FP: Short-Term Losses From My Broker

QUESTION:

My financial planner / mega company broker has complete control over my portfolio. I notice that I have a lot of short-term losses. Should I be concerned? My overall gain is usually positive.

 

ANSWER:

Sometimes it is a good idea to offset gains with losses. It is an investment tax strategy. If you have a lot of gains from sales of profitable companies and looks like a bad capital gain year - meaning you will have lots of tax to pay, then selling off some losers to offset gains may be a fine tax strategy.

 

On the other hand…

(and this happens more than not)

If you notice that your portfolio has pages and pages of short-term transactions, and they occur regularly throughout the year, and when compared to your long-term sales the short-term are overwhelming, it may be time to re-evaluate your plan.

 

Short-term trading as a strategy is flawed

An investment strategy of continually trading short-term (less than a year) is a bad strategy. First, if you are good at it and have gains, you will pay ordinary income tax on the profits, as opposed to significantly reduced long-term tax rates. Secondly, it is a losers game because most lose doing it, so a strategy like that will likely be unsuccessful.

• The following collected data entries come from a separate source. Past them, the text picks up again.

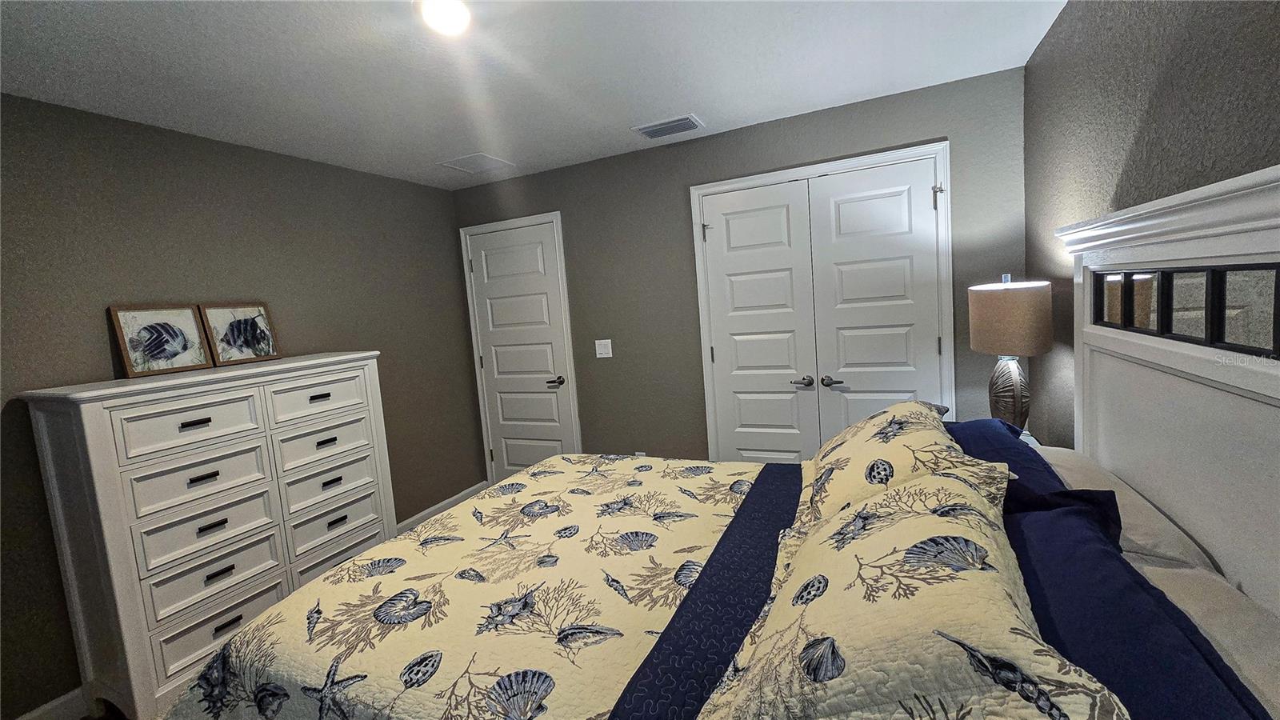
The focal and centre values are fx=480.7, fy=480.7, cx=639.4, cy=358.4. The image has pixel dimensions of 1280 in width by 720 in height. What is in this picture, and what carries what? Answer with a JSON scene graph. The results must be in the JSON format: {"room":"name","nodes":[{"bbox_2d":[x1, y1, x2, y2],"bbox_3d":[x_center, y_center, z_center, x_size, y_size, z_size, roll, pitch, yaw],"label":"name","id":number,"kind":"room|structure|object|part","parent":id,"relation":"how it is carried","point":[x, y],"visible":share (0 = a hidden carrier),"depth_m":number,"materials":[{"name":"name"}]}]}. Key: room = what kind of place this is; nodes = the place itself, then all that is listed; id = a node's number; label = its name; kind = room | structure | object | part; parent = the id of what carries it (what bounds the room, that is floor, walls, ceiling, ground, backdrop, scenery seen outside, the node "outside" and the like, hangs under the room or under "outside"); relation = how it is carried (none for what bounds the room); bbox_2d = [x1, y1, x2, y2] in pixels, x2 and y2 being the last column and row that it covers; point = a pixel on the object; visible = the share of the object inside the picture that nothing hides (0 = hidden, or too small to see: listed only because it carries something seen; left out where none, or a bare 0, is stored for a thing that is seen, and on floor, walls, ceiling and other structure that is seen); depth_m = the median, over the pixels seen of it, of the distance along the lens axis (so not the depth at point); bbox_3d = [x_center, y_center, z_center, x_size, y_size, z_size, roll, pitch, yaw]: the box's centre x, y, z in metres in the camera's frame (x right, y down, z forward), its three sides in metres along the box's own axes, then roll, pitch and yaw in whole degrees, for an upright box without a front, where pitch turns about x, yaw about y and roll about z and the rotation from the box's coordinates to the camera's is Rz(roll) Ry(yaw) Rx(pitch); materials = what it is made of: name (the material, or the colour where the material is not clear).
{"room":"bedroom","nodes":[
{"label":"bedroom","id":0,"kind":"room"},
{"bbox_2d":[18,349,396,719],"bbox_3d":[-1.831,0.696,2.287,0.469,1.294,1.215,-2,6,25],"label":"dresser","id":1,"kind":"object","parent":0,"point":[226,584],"visible":0.93,"depth_m":1.93,"materials":[{"name":"white wood"}]},
{"bbox_2d":[108,304,212,375],"bbox_3d":[-2.113,-0.091,2.129,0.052,0.283,0.290,-2,6,20],"label":"picture","id":2,"kind":"object","parent":1,"relation":"on","point":[172,353],"visible":1,"depth_m":2.12},
{"bbox_3d":[-1.815,0.281,1.974,0.074,0.196,0.415,-2,6,25],"label":"drawer","id":3,"kind":"part","parent":1,"relation":"part of","materials":[{"name":"white wood"}]},
{"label":"pull","id":4,"kind":"part","parent":1,"relation":"part of","materials":[{"name":"black metal"}]},
{"bbox_3d":[-1.811,0.507,2.011,0.101,0.207,0.428,-2,6,25],"label":"drawer","id":5,"kind":"part","parent":1,"relation":"part of","materials":[{"name":"white wood"}]},
{"bbox_3d":[-1.811,0.729,2.043,0.131,0.214,0.436,-2,6,25],"label":"drawer","id":6,"kind":"part","parent":1,"relation":"part of","materials":[{"name":"white wood"}]},
{"bbox_3d":[-1.801,0.899,2.050,0.117,0.200,0.436,-2,6,25],"label":"drawer","id":7,"kind":"part","parent":1,"relation":"part of","materials":[{"name":"white wood"}]},
{"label":"pull","id":8,"kind":"part","parent":1,"relation":"part of","materials":[{"name":"black metal"}]},
{"bbox_3d":[-1.760,1.103,2.049,0.094,0.192,0.437,-2,6,25],"label":"drawer","id":9,"kind":"part","parent":1,"relation":"part of","materials":[{"name":"white wood"}]},
{"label":"pull","id":10,"kind":"part","parent":1,"relation":"part of","materials":[{"name":"metal"}]},
{"bbox_2d":[199,303,279,365],"bbox_3d":[-1.987,-0.130,2.397,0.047,0.282,0.293,-2,6,19],"label":"fish picture","id":11,"kind":"object","parent":1,"relation":"on","point":[260,314],"visible":1,"depth_m":2.38},
{"bbox_3d":[-1.597,0.188,2.422,0.061,0.178,0.403,-2,6,25],"label":"drawer","id":12,"kind":"part","parent":1,"relation":"part of","materials":[{"name":"white wood"}]},
{"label":"pull","id":13,"kind":"part","parent":1,"relation":"part of","materials":[{"name":"black metal"}]},
{"bbox_3d":[-1.586,0.420,2.446,0.074,0.185,0.424,-2,6,25],"label":"drawer","id":14,"kind":"part","parent":1,"relation":"part of","materials":[{"name":"white wood"}]},
{"bbox_3d":[-1.589,0.659,2.485,0.119,0.196,0.444,-2,6,25],"label":"drawer","id":15,"kind":"part","parent":1,"relation":"part of","materials":[{"name":"white wood"}]},
{"bbox_3d":[-1.561,0.839,2.490,0.120,0.178,0.442,-2,6,25],"label":"drawer","id":16,"kind":"part","parent":1,"relation":"part of","materials":[{"name":"white wood"}]},
{"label":"drawer","id":17,"kind":"part","parent":1,"relation":"part of","materials":[{"name":"white wood"}]},
{"bbox_2d":[0,91,481,719],"bbox_3d":[-2.225,0.182,2.218,0.123,2.460,3.891,-2,6,25],"label":"left wall","id":18,"kind":"structure","parent":0,"point":[246,220],"depth_m":2.30,"materials":[{"name":"grey paint"}]},
{"bbox_2d":[13,685,87,719],"bbox_3d":[-2.495,1.453,1.392,0.015,0.110,2.587,-2,6,25],"label":"baseboard","id":19,"kind":"structure","parent":18,"relation":"attached to","point":[63,698],"depth_m":1.89,"materials":[{"name":"white paint"}]},
{"bbox_2d":[392,480,488,534],"bbox_3d":[-1.534,1.151,3.404,0.017,0.117,1.429,-2,6,25],"label":"baseboard","id":20,"kind":"structure","parent":18,"relation":"attached to","point":[431,510],"depth_m":3.51,"materials":[{"name":"white paint"}]},
{"bbox_2d":[0,0,1068,189],"bbox_3d":[-0.593,-1.143,1.303,3.946,0.102,4.195,-2,6,25],"label":"ceiling","id":21,"kind":"structure","parent":0,"point":[804,97],"depth_m":1.91,"materials":[{"name":"white paint"}]},
{"bbox_2d":[415,0,472,34],"bbox_3d":[-0.616,-1.087,1.521,0.182,0.062,0.181,-2,6,25],"label":"ceiling light","id":22,"kind":"object","parent":21,"relation":"attached to","point":[459,17],"visible":0.99,"depth_m":1.50,"materials":[{"name":"white"}]},
{"bbox_2d":[438,152,515,174],"bbox_3d":[-1.045,-1.245,3.076,0.350,0.010,0.324,-2,6,25],"label":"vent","id":23,"kind":"object","parent":21,"relation":"in","point":[468,168],"visible":0.99,"depth_m":3.05,"materials":[{"name":"white"}]},
{"bbox_2d":[632,113,703,138],"bbox_3d":[0.161,-1.287,2.684,0.351,0.016,0.213,-2,6,25],"label":"air vent","id":24,"kind":"object","parent":21,"relation":"attached to","point":[661,126],"visible":0.99,"depth_m":2.66,"materials":[{"name":"metal"}]},
{"bbox_2d":[152,164,1279,719],"bbox_3d":[0.141,0.478,1.418,2.271,1.616,1.857,-2,6,25],"label":"bed","id":25,"kind":"object","parent":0,"point":[1146,371],"visible":0.89,"depth_m":1.11,"materials":[{"name":"beige fabric"}]},
{"bbox_2d":[166,454,783,719],"bbox_3d":[-0.137,0.893,1.578,1.692,0.609,1.810,-2,6,25],"label":"quilt","id":26,"kind":"object","parent":25,"relation":"on","point":[403,542],"visible":0.84,"depth_m":1.31,"materials":[{"name":"fabric"}]},
{"bbox_2d":[792,400,1003,530],"bbox_3d":[0.791,0.321,1.554,0.482,0.334,0.829,-2,6,25],"label":"pillow","id":27,"kind":"object","parent":25,"relation":"on","point":[918,419],"visible":0.59,"depth_m":1.36,"materials":[{"name":"fabric"}]},
{"bbox_2d":[697,462,1126,719],"bbox_3d":[0.457,0.452,0.886,0.500,0.360,0.903,-2,6,25],"label":"pillow","id":28,"kind":"object","parent":25,"relation":"on","point":[975,508],"visible":0.95,"depth_m":0.70,"materials":[{"name":"beige fabric"}]},
{"bbox_2d":[941,418,1073,506],"bbox_3d":[1.121,0.377,1.594,0.409,0.260,0.802,-2,6,25],"label":"blue pillow","id":29,"kind":"object","parent":25,"relation":"on","point":[985,422],"visible":0.36,"depth_m":1.47,"materials":[{"name":"blue fabric"}]},
{"bbox_2d":[1033,443,1219,578],"bbox_3d":[1.239,0.405,1.393,0.362,0.195,0.739,-2,6,25],"label":"beige pillow","id":30,"kind":"object","parent":25,"relation":"on","point":[1061,451],"visible":0.35,"depth_m":1.15,"materials":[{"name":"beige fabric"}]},
{"bbox_2d":[1006,496,1270,719],"bbox_3d":[0.731,0.493,0.775,0.389,0.300,0.863,-2,6,25],"label":"navy pillow","id":31,"kind":"object","parent":25,"relation":"on","point":[1151,588],"visible":0.68,"depth_m":0.76,"materials":[{"name":"blue fabric"}]},
{"bbox_2d":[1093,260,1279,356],"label":"mirror","id":32,"kind":"object","parent":25,"relation":"attached to","point":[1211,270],"visible":0.97,"depth_m":1.03,"materials":[{"name":"black"}]},
{"bbox_2d":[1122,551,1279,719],"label":"beige pillow","id":33,"kind":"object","parent":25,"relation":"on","point":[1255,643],"visible":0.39,"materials":[{"name":"beige fabric"}]},
{"bbox_2d":[456,65,1029,472],"bbox_3d":[0.310,-0.141,3.152,3.731,2.461,0.123,-2,6,25],"label":"back wall","id":34,"kind":"structure","parent":0,"point":[931,131],"depth_m":3.05,"materials":[{"name":"grey paint"}]},
{"bbox_2d":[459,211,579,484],"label":"door frame","id":35,"kind":"structure","parent":34,"relation":"attached to","point":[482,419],"depth_m":3.56,"materials":[{"name":"white paint"}]},
{"bbox_2d":[464,218,576,480],"bbox_3d":[-0.902,0.079,3.628,0.766,2.081,0.086,-2,6,25],"label":"door","id":36,"kind":"structure","parent":34,"relation":"in","point":[482,291],"depth_m":3.62,"materials":[{"name":"white paint"}]},
{"bbox_3d":[-0.615,0.167,3.520,0.144,0.066,0.125,-2,6,25],"label":"lever handle","id":37,"kind":"part","parent":36,"relation":"part of","materials":[{"name":"metal"}]},
{"bbox_2d":[594,339,612,358],"bbox_3d":[-0.254,-0.069,3.318,0.118,0.121,0.013,-2,6,25],"label":"light switch","id":38,"kind":"object","parent":34,"relation":"attached to","point":[605,355],"visible":0.97,"depth_m":3.32,"materials":[{"name":"white plastic"}]},
{"bbox_2d":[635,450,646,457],"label":"wall socket","id":39,"kind":"object","parent":34,"relation":"attached to","point":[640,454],"visible":0.27,"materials":[{"name":"white plastic"}]},
{"bbox_2d":[690,140,953,460],"bbox_3d":[1.018,0.005,2.758,1.399,2.096,0.169,-2,6,25],"label":"closet double door","id":40,"kind":"structure","parent":34,"relation":"attached to","point":[702,310],"depth_m":2.64,"materials":[{"name":"white paint"}]},
{"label":"hinge","id":41,"kind":"part","parent":40,"relation":"part of","materials":[{"name":"metal"}]},
{"bbox_3d":[0.926,0.134,2.760,0.122,0.060,0.089,-2,6,25],"label":"lever handle","id":42,"kind":"part","parent":40,"relation":"part of","materials":[{"name":"metal"}]},
{"bbox_3d":[1.089,0.131,2.710,0.130,0.058,0.099,-2,6,25],"label":"lever handle","id":43,"kind":"part","parent":40,"relation":"part of","materials":[{"name":"metal"}]},
{"bbox_3d":[1.498,-0.812,2.422,0.048,0.124,0.046,-2,6,25],"label":"hinge","id":44,"kind":"part","parent":40,"relation":"part of","materials":[{"name":"metal"}]},
{"bbox_2d":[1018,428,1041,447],"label":"nightstand","id":45,"kind":"object","parent":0,"point":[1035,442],"visible":0.06,"depth_m":2.08,"materials":[{"name":"white"}]},
{"bbox_2d":[968,273,1051,430],"bbox_3d":[1.539,0.007,2.011,0.279,0.721,0.282,-2,6,25],"label":"table lamp","id":46,"kind":"object","parent":45,"relation":"on","point":[1017,391],"visible":0.93,"depth_m":1.92,"materials":[{"name":"beige fabric"}]},
{"bbox_3d":[1.530,0.143,2.017,0.189,0.355,0.194,-2,6,25],"label":"lamp base","id":47,"kind":"part","parent":46,"relation":"part of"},
{"bbox_3d":[1.526,-0.169,2.001,0.322,0.267,0.318,-2,6,25],"label":"lamp shade","id":48,"kind":"part","parent":46,"relation":"part of","materials":[{"name":"beige fabric"}]},
{"bbox_2d":[1026,0,1279,444],"bbox_3d":[1.150,0.065,0.630,0.121,2.436,3.859,-2,6,25],"label":"right wall","id":49,"kind":"structure","parent":0,"point":[1135,118],"depth_m":1.40,"materials":[{"name":"grey paint"}]}
]}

So, even if your broker is one of the very few who are consistently good at it, it is a bad strategy tax-wise, unless it is in contained within a tax deferred retirement plan where no tax is due upon profitable sale.

 

Strategy may be self-serving to the broker

If your broker has a contract which enables him to earn commissions on every sale in your account, and he trades often short-term, he might be doing it for himself and not for you. Note the total gross sales short term, (should be a total on your year end tax statement) and see if you can determine how much money your broker made on your account while trading short-term. Then take a look at your gain or loss from just those short-term sales. My guess it is a loss because most short-term traders lose – well the client loses, the broker wins.

 

Is he offessting his losses with your gains?

Sometimes your broker just might sell off some long-term holdings for profitable gains to OFFSET HIS SHORT TERM LOSSES – to keep you in the dark about what his intentions really are – which may be to generate a lot of commissionable sales from your portfolio. He would, no doubt, prefer that you make money too, but if he is the only one making money, at least half of you are happy. If you discover this, you need to think about changing something.

Some have come to call short-term trading losses "Tax Harvesting". The term is supposed to mean to the client an advanced tax planning technique that will save thousands of dollars in tax liability. The reality here is that it does save tax because a short-term loss is a real loss and a reduction to portfolio value. A better term for this would be "Lets throw some money away so taxes will be less" strategy. Better to make $100,000 in long term capital gain and pay $20,000 in tax, than to offset that $100,000 gain with $100,000 of losses to pay no tax. Result to the investor is $80K one way, and zero the other. This is easy math.

 

Investment policy should be clear

An investment strategy must consider taxation. If it results in winning, you want to pay the least tax possible. A short-term strategy is a losers game. Whether it be to offset gains, or to actually make money because if you are successful short-term, you will pay the highest tax, if not you suffer portfolio loss. It is strategy that has proven far more likely to lose. If you have a financial planner / broker managing an account for you, clarify your strategy. Set an investment strategy with the objective of trying to net more money to you within your personal temperament, regardless of taxation. If that means you pay more tax because you do well, so be it.

It is not complicated. If you make money after tax, good. If not, not good.